During the last 43 years, local governance has been playing a major role in the operation of the political system, being the front office of the political power towards voters, moreover, it serves people providing public services and enrolling citizens in proximity decision-making. So, analysing the determinants of re-election at the municipality level is key to address the multilevel framework of the Portuguese governance.

A milestone of the present research is the introduction, in 2005, of the law of the limit of terms in municipalities (Law 46/2005, from 29th of August). The diploma establishes the limits of successive years in governance in municipalities, setting an upper bound of three consecutive terms. Additionally, it was highlighted the incumbent re-election determinants, relying on three vectors of variables: social, economic and political.

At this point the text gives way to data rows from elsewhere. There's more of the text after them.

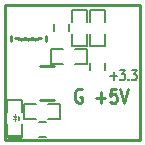
<source format=gbr>
G04 #@! TF.FileFunction,Legend,Top*
%FSLAX46Y46*%
G04 Gerber Fmt 4.6, Leading zero omitted, Abs format (unit mm)*
G04 Created by KiCad (PCBNEW no-vcs-found-product) date 17.07.2015 (пт) 15,05,02 EEST*
%MOMM*%
G01*
G04 APERTURE LIST*
%ADD10C,0.100000*%
%ADD11C,0.175000*%
%ADD12C,0.250000*%
%ADD13C,0.254000*%
%ADD14C,0.050000*%
%ADD15C,0.127000*%
G04 APERTURE END LIST*
D10*
D11*
X24173000Y-25083286D02*
X24706333Y-25083286D01*
X24439666Y-25426143D02*
X24439666Y-24740429D01*
X24973000Y-24526143D02*
X25406333Y-24526143D01*
X25173000Y-24869000D01*
X25273000Y-24869000D01*
X25339667Y-24911857D01*
X25373000Y-24954714D01*
X25406333Y-25040429D01*
X25406333Y-25254714D01*
X25373000Y-25340429D01*
X25339667Y-25383286D01*
X25273000Y-25426143D01*
X25073000Y-25426143D01*
X25006333Y-25383286D01*
X24973000Y-25340429D01*
X25706334Y-25340429D02*
X25739667Y-25383286D01*
X25706334Y-25426143D01*
X25673000Y-25383286D01*
X25706334Y-25340429D01*
X25706334Y-25426143D01*
X25973000Y-24526143D02*
X26406333Y-24526143D01*
X26173000Y-24869000D01*
X26273000Y-24869000D01*
X26339667Y-24911857D01*
X26373000Y-24954714D01*
X26406333Y-25040429D01*
X26406333Y-25254714D01*
X26373000Y-25340429D01*
X26339667Y-25383286D01*
X26273000Y-25426143D01*
X26073000Y-25426143D01*
X26006333Y-25383286D01*
X25973000Y-25340429D01*
D12*
X21725143Y-26197000D02*
X21629905Y-26139857D01*
X21487048Y-26139857D01*
X21344190Y-26197000D01*
X21248952Y-26311286D01*
X21201333Y-26425571D01*
X21153714Y-26654143D01*
X21153714Y-26825571D01*
X21201333Y-27054143D01*
X21248952Y-27168429D01*
X21344190Y-27282714D01*
X21487048Y-27339857D01*
X21582286Y-27339857D01*
X21725143Y-27282714D01*
X21772762Y-27225571D01*
X21772762Y-26825571D01*
X21582286Y-26825571D01*
X22963238Y-26882714D02*
X23725143Y-26882714D01*
X23344191Y-27339857D02*
X23344191Y-26425571D01*
X24677524Y-26139857D02*
X24201333Y-26139857D01*
X24153714Y-26711286D01*
X24201333Y-26654143D01*
X24296571Y-26597000D01*
X24534667Y-26597000D01*
X24629905Y-26654143D01*
X24677524Y-26711286D01*
X24725143Y-26825571D01*
X24725143Y-27111286D01*
X24677524Y-27225571D01*
X24629905Y-27282714D01*
X24534667Y-27339857D01*
X24296571Y-27339857D01*
X24201333Y-27282714D01*
X24153714Y-27225571D01*
X25010857Y-26139857D02*
X25344190Y-27339857D01*
X25677524Y-26139857D01*
D13*
X15240000Y-19050000D02*
X26670000Y-19050000D01*
X15240000Y-30480000D02*
X15240000Y-19050000D01*
X26670000Y-30480000D02*
X15240000Y-30480000D01*
X26670000Y-19050000D02*
X26670000Y-30480000D01*
X16510000Y-30187900D02*
X15709900Y-30187900D01*
X16484600Y-30314900D02*
X15659100Y-30314900D01*
X15494000Y-30162500D02*
X15621000Y-30302200D01*
X16637000Y-30162500D02*
X16510000Y-30314900D01*
D14*
X16315500Y-28655000D02*
X16425500Y-28785000D01*
X16445500Y-28795000D02*
X16435500Y-28715000D01*
X16445500Y-28795000D02*
X16365500Y-28795000D01*
X16445500Y-28605000D02*
X16365500Y-28605000D01*
X16445500Y-28605000D02*
X16435500Y-28525000D01*
X16315500Y-28465000D02*
X16425500Y-28595000D01*
D10*
X16175500Y-28675000D02*
X15955500Y-28675000D01*
X15955500Y-28485000D02*
X16055500Y-28585000D01*
X16175500Y-28485000D02*
X16075500Y-28595000D01*
X16175500Y-28485000D02*
X15955500Y-28485000D01*
X16065500Y-28255000D02*
X16065500Y-28835000D01*
D15*
X16700500Y-29083000D02*
X16700500Y-30099000D01*
X16700500Y-30099000D02*
X15430500Y-30099000D01*
X15430500Y-30099000D02*
X15430500Y-29083000D01*
X16700500Y-27051000D02*
X15430500Y-27051000D01*
X15430500Y-27051000D02*
X15430500Y-28067000D01*
X16700500Y-27051000D02*
X16700500Y-28067000D01*
X18923000Y-27432000D02*
X19939000Y-27432000D01*
X19939000Y-27432000D02*
X19939000Y-28702000D01*
X19939000Y-28702000D02*
X18923000Y-28702000D01*
X16891000Y-27432000D02*
X16891000Y-28702000D01*
X16891000Y-28702000D02*
X17907000Y-28702000D01*
X16891000Y-27432000D02*
X17907000Y-27432000D01*
X21209000Y-22733000D02*
X22225000Y-22733000D01*
X22225000Y-22733000D02*
X22225000Y-24003000D01*
X22225000Y-24003000D02*
X21209000Y-24003000D01*
X19177000Y-22733000D02*
X19177000Y-24003000D01*
X19177000Y-24003000D02*
X20193000Y-24003000D01*
X19177000Y-22733000D02*
X20193000Y-22733000D01*
X22479000Y-20447000D02*
X22479000Y-19431000D01*
X22479000Y-19431000D02*
X23749000Y-19431000D01*
X23749000Y-19431000D02*
X23749000Y-20447000D01*
X22479000Y-22479000D02*
X23749000Y-22479000D01*
X23749000Y-22479000D02*
X23749000Y-21463000D01*
X22479000Y-22479000D02*
X22479000Y-21463000D01*
X20955000Y-20447000D02*
X20955000Y-19431000D01*
X20955000Y-19431000D02*
X22225000Y-19431000D01*
X22225000Y-19431000D02*
X22225000Y-20447000D01*
X20955000Y-22479000D02*
X22225000Y-22479000D01*
X22225000Y-22479000D02*
X22225000Y-21463000D01*
X20955000Y-22479000D02*
X20955000Y-21463000D01*
D13*
X18707100Y-21709380D02*
X18707100Y-22105620D01*
X15709900Y-21709380D02*
X15709900Y-22105620D01*
X18308320Y-21808440D02*
X18107660Y-21808440D01*
X18107660Y-21808440D02*
X17965420Y-21948140D01*
X17823180Y-22006560D02*
X17790160Y-22006560D01*
X17647920Y-21948140D02*
X17508220Y-21808440D01*
X17508220Y-21808440D02*
X17365980Y-21948140D01*
X17223740Y-22006560D02*
X17193260Y-22006560D01*
X17051020Y-21948140D02*
X16908780Y-21808440D01*
X16908780Y-21808440D02*
X16769080Y-21948140D01*
X16626840Y-22006560D02*
X16593820Y-22006560D01*
X16451580Y-21948140D02*
X16309340Y-21808440D01*
X16309340Y-21808440D02*
X16108680Y-21808440D01*
X17825324Y-22007798D02*
G75*
G03X17965420Y-21948140I-2144J199358D01*
G01*
X17650313Y-21948776D02*
G75*
G03X17790160Y-22006560I139847J140336D01*
G01*
X17225884Y-22007798D02*
G75*
G03X17365980Y-21948140I-2144J199358D01*
G01*
X17053413Y-21948776D02*
G75*
G03X17193260Y-22006560I139847J140336D01*
G01*
X16628984Y-22007798D02*
G75*
G03X16769080Y-21948140I-2144J199358D01*
G01*
X16453973Y-21948776D02*
G75*
G03X16593820Y-22006560I139847J140336D01*
G01*
D15*
X20701000Y-21259800D02*
X20701000Y-20637500D01*
X19431000Y-21259800D02*
X19431000Y-20637500D01*
X22479000Y-23952200D02*
X22479000Y-24574500D01*
X23749000Y-23952200D02*
X23749000Y-24574500D01*
D13*
X19354800Y-24244300D02*
X18224500Y-24244300D01*
X19354800Y-27051000D02*
X18224500Y-27051000D01*
D15*
X18719800Y-28956000D02*
X18097500Y-28956000D01*
X18719800Y-30226000D02*
X18097500Y-30226000D01*
M02*

</source>
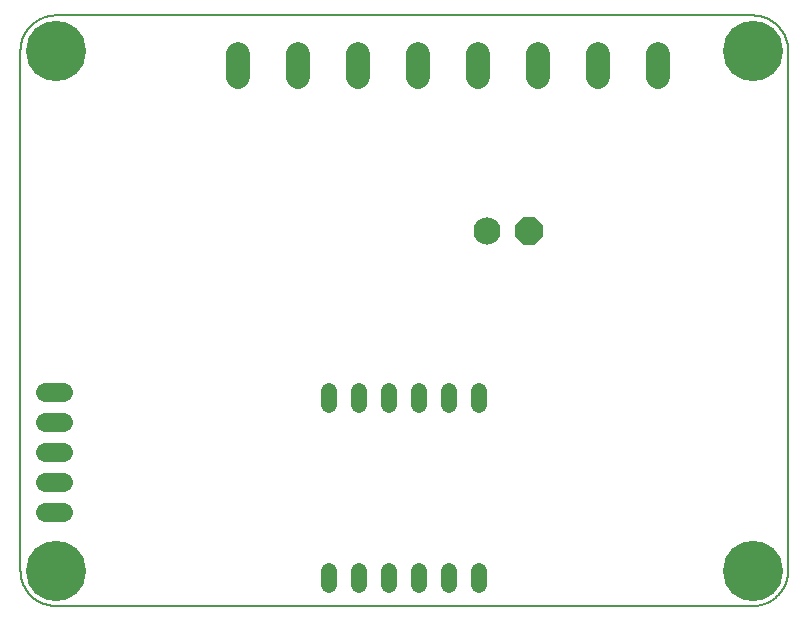
<source format=gbs>
G75*
%MOIN*%
%OFA0B0*%
%FSLAX25Y25*%
%IPPOS*%
%LPD*%
%AMOC8*
5,1,8,0,0,1.08239X$1,22.5*
%
%ADD10C,0.00800*%
%ADD11C,0.06306*%
%ADD12C,0.05200*%
%ADD13C,0.08077*%
%ADD14C,0.09061*%
%ADD15OC8,0.09061*%
%ADD16C,0.20085*%
D10*
X0034146Y0040429D02*
X0266430Y0040429D01*
X0266715Y0040432D01*
X0267001Y0040443D01*
X0267286Y0040460D01*
X0267570Y0040484D01*
X0267854Y0040515D01*
X0268137Y0040553D01*
X0268418Y0040598D01*
X0268699Y0040649D01*
X0268979Y0040707D01*
X0269257Y0040772D01*
X0269533Y0040844D01*
X0269807Y0040922D01*
X0270080Y0041007D01*
X0270350Y0041099D01*
X0270618Y0041197D01*
X0270884Y0041301D01*
X0271147Y0041412D01*
X0271407Y0041529D01*
X0271665Y0041652D01*
X0271919Y0041782D01*
X0272170Y0041918D01*
X0272418Y0042059D01*
X0272662Y0042207D01*
X0272903Y0042360D01*
X0273139Y0042520D01*
X0273372Y0042685D01*
X0273601Y0042855D01*
X0273826Y0043031D01*
X0274046Y0043213D01*
X0274262Y0043399D01*
X0274473Y0043591D01*
X0274680Y0043788D01*
X0274882Y0043990D01*
X0275079Y0044197D01*
X0275271Y0044408D01*
X0275457Y0044624D01*
X0275639Y0044844D01*
X0275815Y0045069D01*
X0275985Y0045298D01*
X0276150Y0045531D01*
X0276310Y0045767D01*
X0276463Y0046008D01*
X0276611Y0046252D01*
X0276752Y0046500D01*
X0276888Y0046751D01*
X0277018Y0047005D01*
X0277141Y0047263D01*
X0277258Y0047523D01*
X0277369Y0047786D01*
X0277473Y0048052D01*
X0277571Y0048320D01*
X0277663Y0048590D01*
X0277748Y0048863D01*
X0277826Y0049137D01*
X0277898Y0049413D01*
X0277963Y0049691D01*
X0278021Y0049971D01*
X0278072Y0050252D01*
X0278117Y0050533D01*
X0278155Y0050816D01*
X0278186Y0051100D01*
X0278210Y0051384D01*
X0278227Y0051669D01*
X0278238Y0051955D01*
X0278241Y0052240D01*
X0278241Y0225469D01*
X0278238Y0225754D01*
X0278227Y0226040D01*
X0278210Y0226325D01*
X0278186Y0226609D01*
X0278155Y0226893D01*
X0278117Y0227176D01*
X0278072Y0227457D01*
X0278021Y0227738D01*
X0277963Y0228018D01*
X0277898Y0228296D01*
X0277826Y0228572D01*
X0277748Y0228846D01*
X0277663Y0229119D01*
X0277571Y0229389D01*
X0277473Y0229657D01*
X0277369Y0229923D01*
X0277258Y0230186D01*
X0277141Y0230446D01*
X0277018Y0230704D01*
X0276888Y0230958D01*
X0276752Y0231209D01*
X0276611Y0231457D01*
X0276463Y0231701D01*
X0276310Y0231942D01*
X0276150Y0232178D01*
X0275985Y0232411D01*
X0275815Y0232640D01*
X0275639Y0232865D01*
X0275457Y0233085D01*
X0275271Y0233301D01*
X0275079Y0233512D01*
X0274882Y0233719D01*
X0274680Y0233921D01*
X0274473Y0234118D01*
X0274262Y0234310D01*
X0274046Y0234496D01*
X0273826Y0234678D01*
X0273601Y0234854D01*
X0273372Y0235024D01*
X0273139Y0235189D01*
X0272903Y0235349D01*
X0272662Y0235502D01*
X0272418Y0235650D01*
X0272170Y0235791D01*
X0271919Y0235927D01*
X0271665Y0236057D01*
X0271407Y0236180D01*
X0271147Y0236297D01*
X0270884Y0236408D01*
X0270618Y0236512D01*
X0270350Y0236610D01*
X0270080Y0236702D01*
X0269807Y0236787D01*
X0269533Y0236865D01*
X0269257Y0236937D01*
X0268979Y0237002D01*
X0268699Y0237060D01*
X0268418Y0237111D01*
X0268137Y0237156D01*
X0267854Y0237194D01*
X0267570Y0237225D01*
X0267286Y0237249D01*
X0267001Y0237266D01*
X0266715Y0237277D01*
X0266430Y0237280D01*
X0034146Y0237280D01*
X0033861Y0237277D01*
X0033575Y0237266D01*
X0033290Y0237249D01*
X0033006Y0237225D01*
X0032722Y0237194D01*
X0032439Y0237156D01*
X0032158Y0237111D01*
X0031877Y0237060D01*
X0031597Y0237002D01*
X0031319Y0236937D01*
X0031043Y0236865D01*
X0030769Y0236787D01*
X0030496Y0236702D01*
X0030226Y0236610D01*
X0029958Y0236512D01*
X0029692Y0236408D01*
X0029429Y0236297D01*
X0029169Y0236180D01*
X0028911Y0236057D01*
X0028657Y0235927D01*
X0028406Y0235791D01*
X0028158Y0235650D01*
X0027914Y0235502D01*
X0027673Y0235349D01*
X0027437Y0235189D01*
X0027204Y0235024D01*
X0026975Y0234854D01*
X0026750Y0234678D01*
X0026530Y0234496D01*
X0026314Y0234310D01*
X0026103Y0234118D01*
X0025896Y0233921D01*
X0025694Y0233719D01*
X0025497Y0233512D01*
X0025305Y0233301D01*
X0025119Y0233085D01*
X0024937Y0232865D01*
X0024761Y0232640D01*
X0024591Y0232411D01*
X0024426Y0232178D01*
X0024266Y0231942D01*
X0024113Y0231701D01*
X0023965Y0231457D01*
X0023824Y0231209D01*
X0023688Y0230958D01*
X0023558Y0230704D01*
X0023435Y0230446D01*
X0023318Y0230186D01*
X0023207Y0229923D01*
X0023103Y0229657D01*
X0023005Y0229389D01*
X0022913Y0229119D01*
X0022828Y0228846D01*
X0022750Y0228572D01*
X0022678Y0228296D01*
X0022613Y0228018D01*
X0022555Y0227738D01*
X0022504Y0227457D01*
X0022459Y0227176D01*
X0022421Y0226893D01*
X0022390Y0226609D01*
X0022366Y0226325D01*
X0022349Y0226040D01*
X0022338Y0225754D01*
X0022335Y0225469D01*
X0022335Y0052240D01*
X0022338Y0051955D01*
X0022349Y0051669D01*
X0022366Y0051384D01*
X0022390Y0051100D01*
X0022421Y0050816D01*
X0022459Y0050533D01*
X0022504Y0050252D01*
X0022555Y0049971D01*
X0022613Y0049691D01*
X0022678Y0049413D01*
X0022750Y0049137D01*
X0022828Y0048863D01*
X0022913Y0048590D01*
X0023005Y0048320D01*
X0023103Y0048052D01*
X0023207Y0047786D01*
X0023318Y0047523D01*
X0023435Y0047263D01*
X0023558Y0047005D01*
X0023688Y0046751D01*
X0023824Y0046500D01*
X0023965Y0046252D01*
X0024113Y0046008D01*
X0024266Y0045767D01*
X0024426Y0045531D01*
X0024591Y0045298D01*
X0024761Y0045069D01*
X0024937Y0044844D01*
X0025119Y0044624D01*
X0025305Y0044408D01*
X0025497Y0044197D01*
X0025694Y0043990D01*
X0025896Y0043788D01*
X0026103Y0043591D01*
X0026314Y0043399D01*
X0026530Y0043213D01*
X0026750Y0043031D01*
X0026975Y0042855D01*
X0027204Y0042685D01*
X0027437Y0042520D01*
X0027673Y0042360D01*
X0027914Y0042207D01*
X0028158Y0042059D01*
X0028406Y0041918D01*
X0028657Y0041782D01*
X0028911Y0041652D01*
X0029169Y0041529D01*
X0029429Y0041412D01*
X0029692Y0041301D01*
X0029958Y0041197D01*
X0030226Y0041099D01*
X0030496Y0041007D01*
X0030769Y0040922D01*
X0031043Y0040844D01*
X0031319Y0040772D01*
X0031597Y0040707D01*
X0031877Y0040649D01*
X0032158Y0040598D01*
X0032439Y0040553D01*
X0032722Y0040515D01*
X0033006Y0040484D01*
X0033290Y0040460D01*
X0033575Y0040443D01*
X0033861Y0040432D01*
X0034146Y0040429D01*
D11*
X0036538Y0071679D02*
X0030633Y0071679D01*
X0030633Y0081679D02*
X0036538Y0081679D01*
X0036538Y0091679D02*
X0030633Y0091679D01*
X0030633Y0101679D02*
X0036538Y0101679D01*
X0036538Y0111679D02*
X0030633Y0111679D01*
D12*
X0125288Y0112199D02*
X0125288Y0107399D01*
X0135288Y0107399D02*
X0135288Y0112199D01*
X0145288Y0112199D02*
X0145288Y0107399D01*
X0155288Y0107399D02*
X0155288Y0112199D01*
X0165288Y0112199D02*
X0165288Y0107399D01*
X0175288Y0107399D02*
X0175288Y0112199D01*
X0175288Y0052199D02*
X0175288Y0047399D01*
X0165288Y0047399D02*
X0165288Y0052199D01*
X0155288Y0052199D02*
X0155288Y0047399D01*
X0145288Y0047399D02*
X0145288Y0052199D01*
X0135288Y0052199D02*
X0135288Y0047399D01*
X0125288Y0047399D02*
X0125288Y0052199D01*
D13*
X0134835Y0216591D02*
X0134835Y0224268D01*
X0114835Y0224268D02*
X0114835Y0216591D01*
X0094835Y0216591D02*
X0094835Y0224268D01*
X0154835Y0224268D02*
X0154835Y0216591D01*
X0174835Y0216591D02*
X0174835Y0224268D01*
X0194835Y0224268D02*
X0194835Y0216591D01*
X0214835Y0216591D02*
X0214835Y0224268D01*
X0234835Y0224268D02*
X0234835Y0216591D01*
D14*
X0177946Y0165429D03*
D15*
X0191725Y0165429D03*
D16*
X0266430Y0225469D03*
X0266430Y0052240D03*
X0034146Y0052240D03*
X0034146Y0225469D03*
M02*

</source>
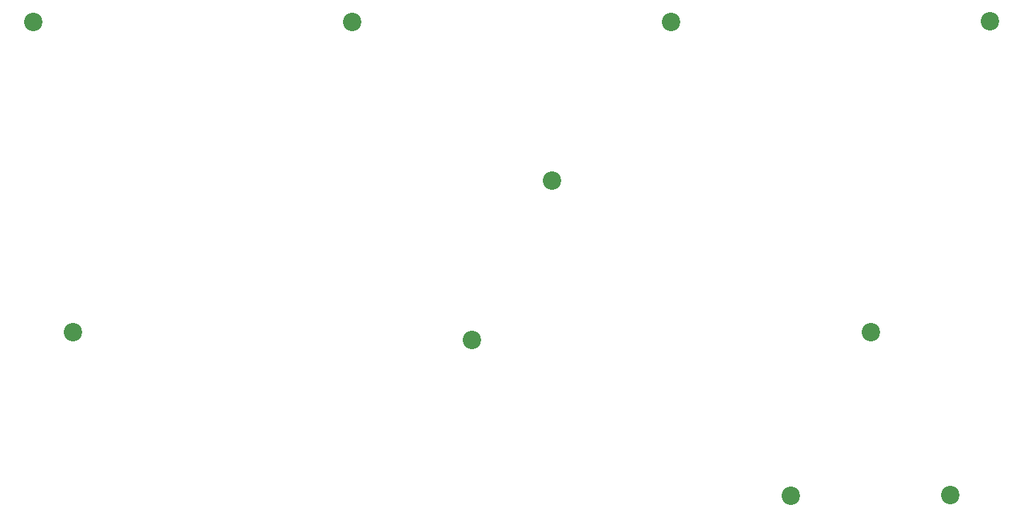
<source format=gbs>
%TF.GenerationSoftware,KiCad,Pcbnew,7.0.10*%
%TF.CreationDate,2024-02-19T14:11:06+09:00*%
%TF.ProjectId,keyball-row-staggered-right,6b657962-616c-46c2-9d72-6f772d737461,rev?*%
%TF.SameCoordinates,Original*%
%TF.FileFunction,Soldermask,Bot*%
%TF.FilePolarity,Negative*%
%FSLAX46Y46*%
G04 Gerber Fmt 4.6, Leading zero omitted, Abs format (unit mm)*
G04 Created by KiCad (PCBNEW 7.0.10) date 2024-02-19 14:11:06*
%MOMM*%
%LPD*%
G01*
G04 APERTURE LIST*
%ADD10C,2.200000*%
G04 APERTURE END LIST*
D10*
%TO.C,REF\u002A\u002A*%
X185730000Y-94760000D03*
%TD*%
%TO.C,REF\u002A\u002A*%
X85725000Y-57658000D03*
%TD*%
%TO.C,REF\u002A\u002A*%
X147660000Y-76680000D03*
%TD*%
%TO.C,REF\u002A\u002A*%
X195250000Y-114240000D03*
%TD*%
%TO.C,REF\u002A\u002A*%
X161925000Y-57658000D03*
%TD*%
%TO.C,REF\u002A\u002A*%
X200025000Y-57632600D03*
%TD*%
%TO.C,REF\u002A\u002A*%
X123825000Y-57658000D03*
%TD*%
%TO.C,REF\u002A\u002A*%
X90474800Y-94742000D03*
%TD*%
%TO.C,REF\u002A\u002A*%
X176200000Y-114300000D03*
%TD*%
%TO.C,REF\u002A\u002A*%
X138125200Y-95732600D03*
%TD*%
M02*

</source>
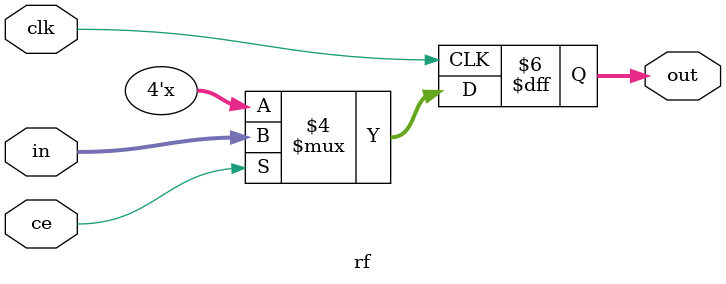
<source format=v>
module rf(ce, clk, in, out);

parameter WIDTH = 4;

input ce, clk;
input [WIDTH-1:0] in;
output reg [WIDTH-1:0] out;

initial out <= 4'd0;

always @(negedge clk)
begin
    if(ce) out <= in;
    else out <= 4'bz;
end

endmodule
</source>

Given that the objective was twofold: address the determinants of re-election, with emphasis on public finance, and assess if the LLT has brought any difference, it was collected information for four electoral moments, two before and another two after considering 2002-2005, 2006-2009, 2010-2013 and 2014-2017. To approach the question two sub-samples were set, expecting to find some sort of a structural break, and the determinants were kept to understand the eventual changes in terms of significance and/or magnitude of the effect. This question deserves major attention of the institutions as more than a half of the incumbents were not allowed to run for mayor in each of the electoral moments after the implementation of the LLT.

The present chapter is organised as follows: section 1 presents the literature review on determinants of re-election, section 2 describes the descriptive analysis of the database and the empirical methodology. Section 3 describes the hypotheses in test and the econometric estimation and section 4 concludes.